Barrick Gold (TSX: ABX; NYSE: GOLD) has abandoned its hostile takeover bid for Newmont Mining (NYSE: NEM), after the companies struck a joint-venture deal on their Nevada assets.
Barrick will own 61.5% and Newmont, 38.5%, of the new joint venture, which will be operated by Barrick, and will allow the two partners to “tear down the fences and operate our assets as one mining complex,” Barrick’s new president and CEO, Mark Bristow, declared on a conference call, adding that the “sensible” joint-venture was both “exciting” and “historic.”
Newmont CEO Gary Goldberg said, “After more than two decades of looking at opportunities for further cooperation, we’ve reached a historic agreement to harness the power of both companies’ assets in Nevada to create an even more efficient business in one of the richest gold districts in the world.”
The joint venture will capture an estimated US$500 million in average annual pre-tax synergies in the first five years, which the companies project will total a US$5-billion pre-tax net present value over 20 years.
The joint venture includes Barrick’s Goldstrike, Cortez, Turquoise Ridge and Goldrush, and Newmont’s Carlin, Twin Creeks, Phoenix and Long Canyon, along with associated processing plants and infrastructure of both companies. Excluded from the joint-venture, for now, are Barrick’s Fourmile project and Newmont’s Fiberline and Mike deposits.
It also does not include Newmont’s Cripple Creek & Victor mine.
Once completed, the Nevada joint-venture complex will have three tier-one assets in the form of the Goldstrike-Carlin combination, Cortez complex, and the Turquoise Ridge-Twin Creeks combination, with Goldrush, “another potential tier-one asset,” Bristow said.
The joint venture will rank as the world’s single-largest gold producer, with a pro forma output of more than 4 million oz. gold in 2018 at all-in sustaining costs of US$775 per oz., and 48 million oz. gold in reserves. It will also be “the third-largest gold company after Newmont and Barrick,” Bristow pointed out.
“This joint venture will allow us to view our Nevada assets as one orebody,” he continued, “provide greater ability for capital investment and ensure that the enormous geological potential of the state is realized for all of our stakeholders.”
As operator, Bristow added, it’s up to Barrick to deliver the synergies. “We’re very comfortable that we’ll be able to do that, and I’m sure that Newmont will be looking over our shoulder and making sure that we do.”
Under the agreement, Barrick will control three board seats, and Newmont, two.
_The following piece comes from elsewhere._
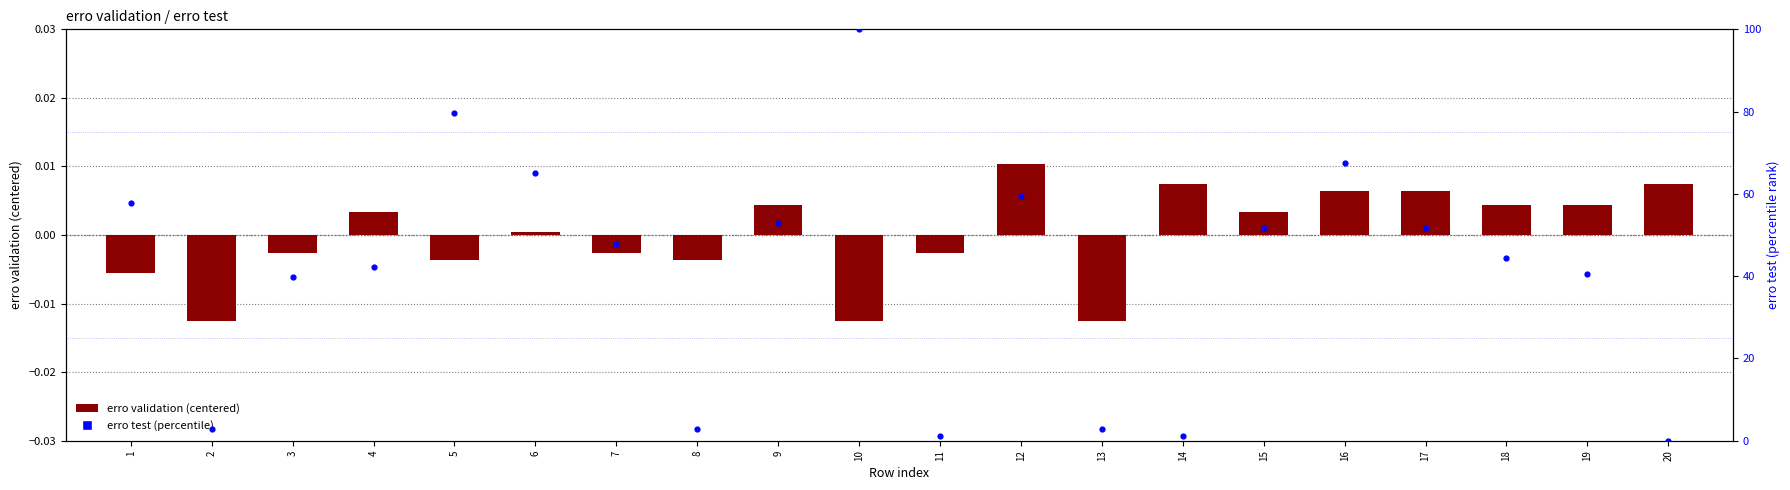

Which series has the largest total across all categories?

erro test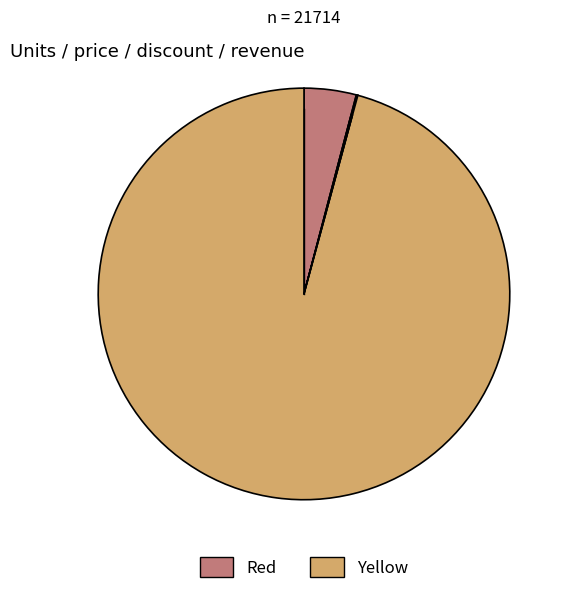

How many segments does this pie chart have?

4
Technical and exploration advisory committees will have equal representation from both companies.
In terms of structure, a limited liability company out of Delaware will be formed that will hold the assets.
When asked by a Macquarie analyst whether the joint venture in Nevada might be a “stepping stone to a larger deal,” both Bristow and Goldberg said they were not prepared to comment.
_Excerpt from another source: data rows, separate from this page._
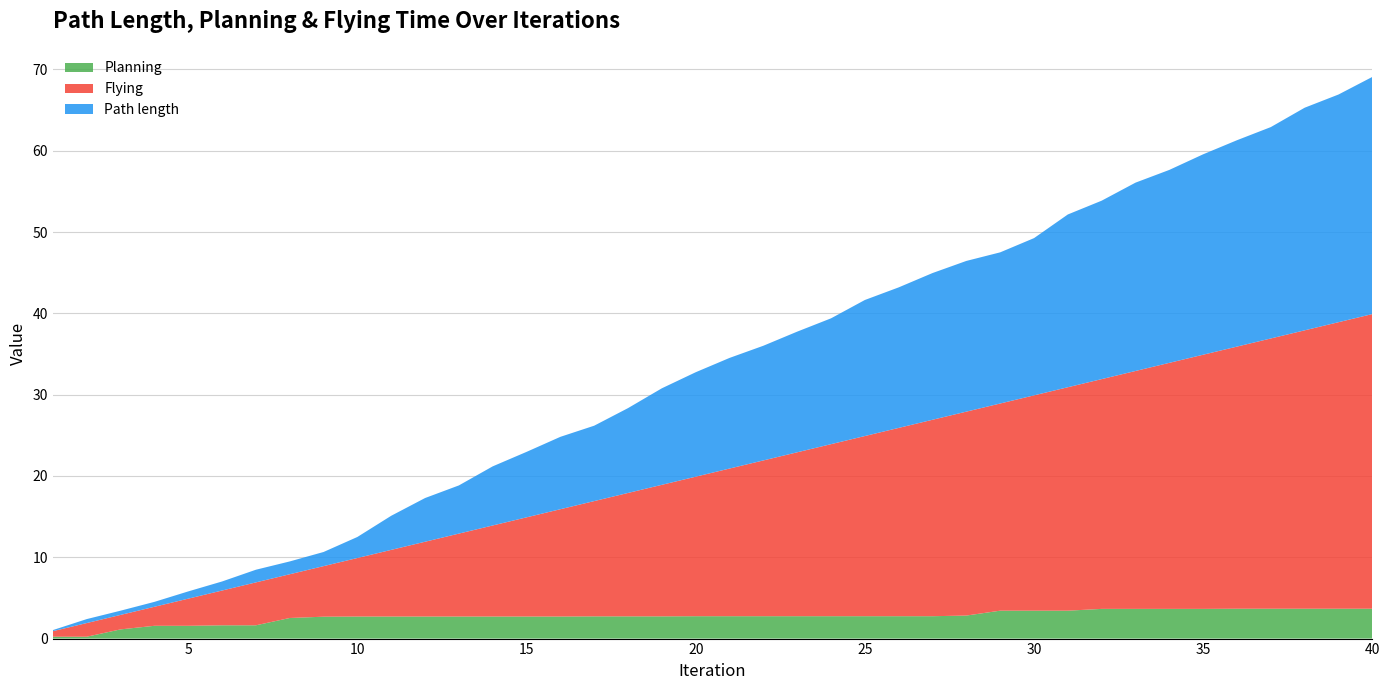

Reading left to right, transcribe all the data shown in this chart.

Planning: 0.2	0.2	1.1	1.6	1.6	1.6	1.6	2.5	2.7	2.7	2.7	2.7	2.7	2.7	2.7	2.7	2.7	2.7	2.7	2.8	2.8	2.8	2.8	2.8	2.8	2.8	2.8	2.8	3.4	3.4	3.4	3.7	3.7	3.7	3.7	3.7	3.7	3.7	3.7	3.7
Flying: 0.7	1.7	1.8	2.3	3.3	4.3	5.3	5.4	6.2	7.2	8.2	9.2	10.2	11.2	12.2	13.2	14.2	15.2	16.2	17.2	18.2	19.2	20.2	21.2	22.2	23.2	24.2	25.1	25.5	26.5	27.5	28.3	29.3	30.3	31.3	32.2	33.2	34.2	35.2	36.2
Path length: 0.1	0.5	0.5	0.6	0.9	1.1	1.6	1.6	1.7	2.6	4.2	5.4	5.9	7.3	8.1	8.9	9.3	10.4	11.9	12.8	13.6	14.1	14.8	15.5	16.7	17.3	18.0	18.5	18.6	19.3	21.2	21.9	23.2	23.7	24.6	25.4	26.0	27.4	28.0	29.2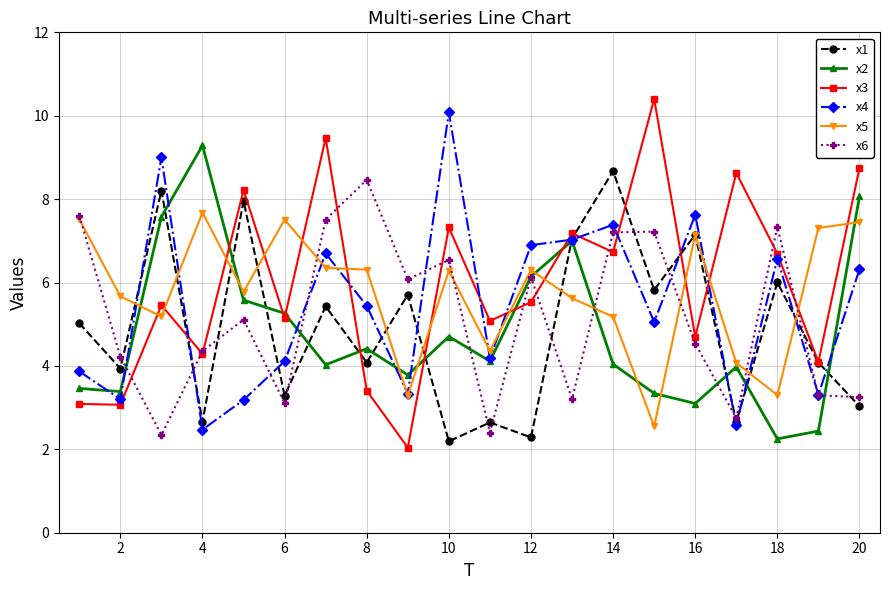

True or false: x3 has more than 2 points higher than both neighbors.

True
As for whether the ownership percentage split might be adjusted after more diligence, Bristow said that “no, it’s what it is.” (The breakdown was based on consensus analyst net asset values for the assets.)
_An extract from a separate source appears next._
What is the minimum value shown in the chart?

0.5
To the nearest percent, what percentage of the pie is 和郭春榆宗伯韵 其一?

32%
If the partners decide to bring in Barrick’s Fourmile or Newmont’s Mike or Fiberline deposits, any assets included in the future would have to deliver more than a 15% internal real rate of return, based on a backward-looking, two years’ average gold price.
In a research note to clients, Brian MacArthur of Raymond James said the joint venture “achieves a value-add transaction that has been considered by both companies for years, and provides a favourable alternative to the previously proposed merger, given it allows both companies to realize the majority of the potential synergies resulting from combining the two companies’ highly complementary assets in Nevada, without creating a larger and more complex company.”
But he also pointed out in a second research note that “there is some risk that some Newmont shareholders may vote down the Goldcorp deal, as they may not want to share the Nevada joint-venture synergies with Goldcorp shareholders.” (Newmont reached a deal in January to buy Goldcorp [TSX: G; NYSE: GG] in an all-stock transaction valued at US$10 billion.)
Kerry Smith of Haywood Securities applauded the deal in a research note entitled “Finally, common sense prevails.”
“We have always felt that a joint-venture agreement made more sense for both companies than an outright acquisition of Newmont,” Smith says, although he warns that the joint venture might not achieve all the synergies advertised.
“We have rarely seen two entities achieve the level of synergy expected due to cost creep, negative inertia and overly optimistic assumptions, and, as a result, we remain somewhat skeptical of the magnitude of synergies suggested,” he cautions. “However, there are undeniable operating synergies which will be quickly realized, and over the longer term a unitized asset base will lead to much better operating plans and operating decisions, and this is by far the best outcome for Barrick and Newmont.”